Let’s say you want to build a business or get people to take a specific action. Traditionally you would market to people on a platform you don’t own via free content or ads. It would take a lot of time.
My new friend taught me a better way. The reason a lot of new projects trying to solve problems, and businesses, build on top of the Ethereum blockchain is it has loads of users. Makes sense. Google has a lot of users too. But there’s no way Google will give me access to them without me giving them money.
In cryptocurrency land it works differently.
First off, you decide to build something on Ethereum. Then you approach a large project that has already built on top of Ethereum (let’s say Uniswap as an example) and partner with them to gain access to their users. You could then give Uniswap users cryptocurrency tokens in your project. In order to get those tokens the users have to take an action.
This is the part that will blow your mind
When a user takes an action to get free tokens, they give that token value.
Uniswap is the perfect example. They wanted people like me to swap between different cryptocurrencies with their service when they launched, instead of using the traditional exchanges.
If I swapped my Ethereum for Bitcoin using Uniswap then I’d get their free tokens. As more users started to take the same action, Uniswap got paying customers and we, the users, got ownership in Uniswap. The tokens the users got could then be traded for US dollars or held as an investment.
Cryptocurrency provides an entirely new way to solve problems. Now you can access millions of users and get them to take action through tokens. Their actions can make your project a self-fulfilling prophecy.
A shake up of the internet
The internet has got greedy.
Our minds are fed information by algorithms. The big tech companies dominate our lives and know everything about us. All those free google searches finally have a visible cost on our lives we weren’t fully aware of.
The internet has lost democratic power. Cryptocurrency, through the use of tokens, seeks to bring about voting rights again. In Web 3.0 built on top of blockchain, users will own their data.
These democratic rights have been missing from Web 2.0. Centralized control is how our digital footprints monetize the technology we use. Look at Facebook. Content creators generate all the value for Facebook, yet they get $0 from all the ads on the platform. In a democratized internet this exploitation will no longer be accepted.

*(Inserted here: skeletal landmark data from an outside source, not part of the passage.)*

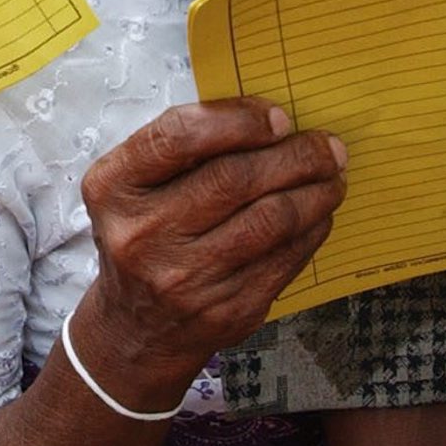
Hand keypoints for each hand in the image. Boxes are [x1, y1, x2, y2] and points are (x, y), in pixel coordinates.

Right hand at [74, 98, 346, 409]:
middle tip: (326, 146)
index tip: (278, 117)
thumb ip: (181, 149)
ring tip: (332, 176)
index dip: (238, 120)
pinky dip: (313, 227)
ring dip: (315, 190)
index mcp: (113, 187)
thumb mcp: (133, 186)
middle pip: (236, 177)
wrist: (138, 328)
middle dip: (295, 154)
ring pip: (271, 218)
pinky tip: (319, 212)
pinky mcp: (227, 308)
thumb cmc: (143, 236)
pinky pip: (286, 257)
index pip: (180, 136)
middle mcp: (143, 234)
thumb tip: (267, 121)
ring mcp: (185, 278)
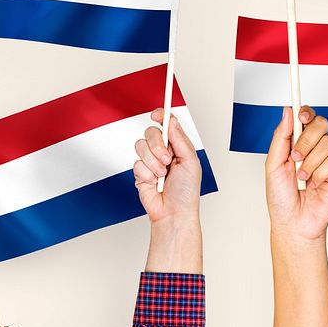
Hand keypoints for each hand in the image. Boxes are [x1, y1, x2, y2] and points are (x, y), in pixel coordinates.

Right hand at [133, 108, 201, 225]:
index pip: (167, 125)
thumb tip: (171, 121)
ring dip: (153, 162)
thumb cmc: (186, 191)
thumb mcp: (190, 161)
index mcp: (178, 146)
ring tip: (162, 174)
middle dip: (158, 145)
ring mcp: (150, 161)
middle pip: (151, 132)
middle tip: (167, 159)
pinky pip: (137, 163)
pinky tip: (154, 182)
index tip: (157, 114)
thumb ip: (180, 139)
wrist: (174, 212)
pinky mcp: (140, 172)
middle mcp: (163, 151)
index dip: (161, 116)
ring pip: (141, 146)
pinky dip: (147, 173)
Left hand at [265, 106, 327, 241]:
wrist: (292, 223)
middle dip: (307, 140)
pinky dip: (320, 174)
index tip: (301, 116)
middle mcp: (314, 149)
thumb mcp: (273, 164)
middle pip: (321, 125)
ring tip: (302, 177)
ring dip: (310, 163)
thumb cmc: (281, 197)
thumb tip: (287, 112)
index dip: (306, 113)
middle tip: (296, 156)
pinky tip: (313, 185)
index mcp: (298, 143)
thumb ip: (281, 136)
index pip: (307, 118)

Every once in a while an industry needs a shake up. Cryptocurrency is the shake up the internet desperately needs. It will realign incentives of both businesses and users.

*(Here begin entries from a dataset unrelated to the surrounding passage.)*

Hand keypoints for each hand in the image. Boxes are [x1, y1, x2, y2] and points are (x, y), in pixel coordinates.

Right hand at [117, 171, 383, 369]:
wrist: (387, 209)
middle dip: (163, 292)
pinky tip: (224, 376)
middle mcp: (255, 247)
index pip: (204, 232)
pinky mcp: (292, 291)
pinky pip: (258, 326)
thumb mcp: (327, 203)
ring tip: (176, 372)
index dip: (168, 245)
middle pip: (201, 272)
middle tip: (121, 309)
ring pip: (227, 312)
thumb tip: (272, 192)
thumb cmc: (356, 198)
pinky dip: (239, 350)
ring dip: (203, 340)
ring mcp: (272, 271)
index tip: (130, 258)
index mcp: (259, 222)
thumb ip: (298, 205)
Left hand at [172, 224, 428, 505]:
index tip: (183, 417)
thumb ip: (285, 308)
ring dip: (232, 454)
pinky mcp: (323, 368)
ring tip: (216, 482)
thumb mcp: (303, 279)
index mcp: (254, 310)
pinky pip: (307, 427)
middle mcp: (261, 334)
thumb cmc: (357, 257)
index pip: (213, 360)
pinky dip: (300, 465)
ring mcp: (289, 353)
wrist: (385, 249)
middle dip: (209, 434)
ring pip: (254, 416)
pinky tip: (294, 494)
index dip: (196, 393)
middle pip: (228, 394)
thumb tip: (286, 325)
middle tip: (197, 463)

One huge problem with cryptocurrencies: digital inequality
Not everything is rosy. I learned last night that there is a divide.
Web 2.0 users and Web 3.0 users have different skills. The current world of Web 3.0 and cryptocurrencies is complicated. The user interfaces in the crypto world are hard to navigate if you’re not familiar with all the new language and ways of doing things. I’ve been using crypto since 2013 and certain applications still confuse the heck out of me.
The problem this creates is digital inequality.
Those who understand Web 3.0 have a knowledge advantage that over time will create a huge disadvantage for those who don’t. Cryptocurrencies and blockchain are moving so fast that there is a risk of leaving Web 2.0 users in the dark.
That’s why I say this repeatedly: to *not* understand cryptocurrency is the equivalent of ignoring the internet for the last 20 years.
It all boils down to this
- Investing in cryptocurrencies is the new way to invest in tech stocks (but earlier).
- Cryptocurrency is a new form of value, that can be given to a user, to make them take a specific action, that leads to progress in a business or project.
- Web 3.0 will bring about democratic voting rights for all internet users.
- You must learn Web 3.0 to ensure you don’t get stuck in Web 2.0 and have your skills become outdated.
This article is for informational purposes only, it should not be considered financial, tax or legal advice. Consult a financial professional before making any major financial decisions.